▶ [Texte étudié]
Plutôt que de se focaliser sur l’abstention, peut-être que la plus grande question de recherche serait pourquoi quelqu’un prend la peine de voter. Au moins depuis Riker et Ordeshook (1968), la théorie de l’électeur rationnel note qu’une personne va voter seulement si les coûts sont inférieurs aux bénéfices qui découlent de la victoire du candidat préféré, actualisés par la probabilité de constituer la voix décisive et incluant le profit tiré de la satisfaction d’avoir réalisé son devoir civique. La probabilité d’être la voix déterminante est infiniment petite dans les élections nationales. Donc, le coût du vote excède normalement toute valeur plausible des bénéfices attendus de la victoire du candidat préféré. (…)

▶ [Données extraites]

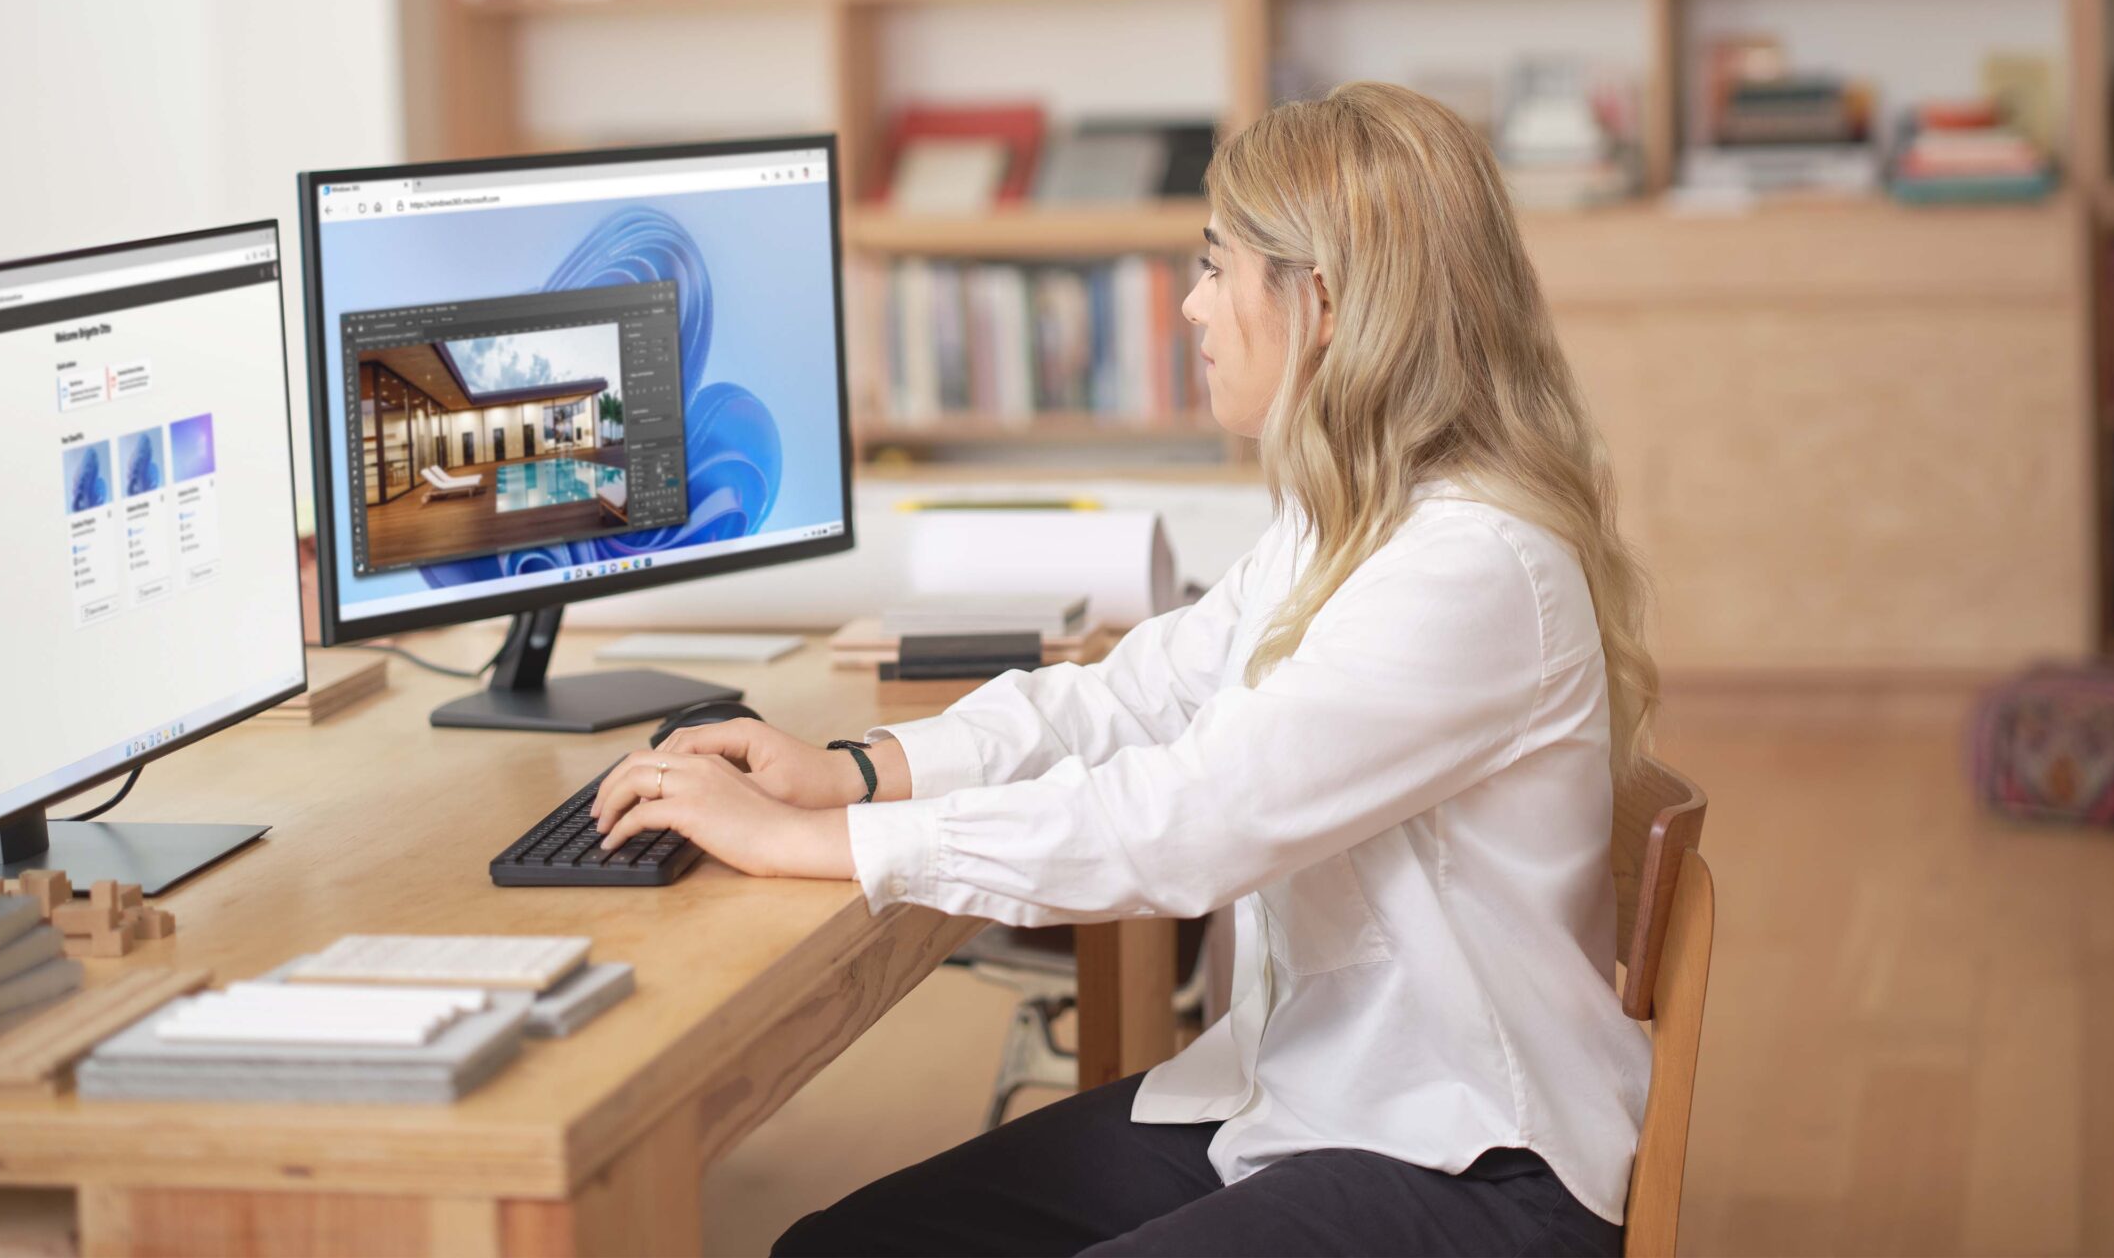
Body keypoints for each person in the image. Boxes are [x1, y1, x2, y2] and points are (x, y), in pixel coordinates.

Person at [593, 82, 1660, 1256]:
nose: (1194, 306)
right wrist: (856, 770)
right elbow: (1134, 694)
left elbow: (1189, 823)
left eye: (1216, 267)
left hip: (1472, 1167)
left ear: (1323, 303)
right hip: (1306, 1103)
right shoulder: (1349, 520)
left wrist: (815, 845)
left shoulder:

▶ [Objectif] Relevez tous les facteurs que la théorie de l'électeur rationnel, selon le texte étudié, fait entrer dans la décision d'une personne d'aller voter.

▶ [Corrigé]
- les coûts du vote
- les bénéfices qui découlent de la victoire du candidat préféré
- la probabilité de constituer la voix décisive
- le profit tiré de la satisfaction d'avoir réalisé son devoir civique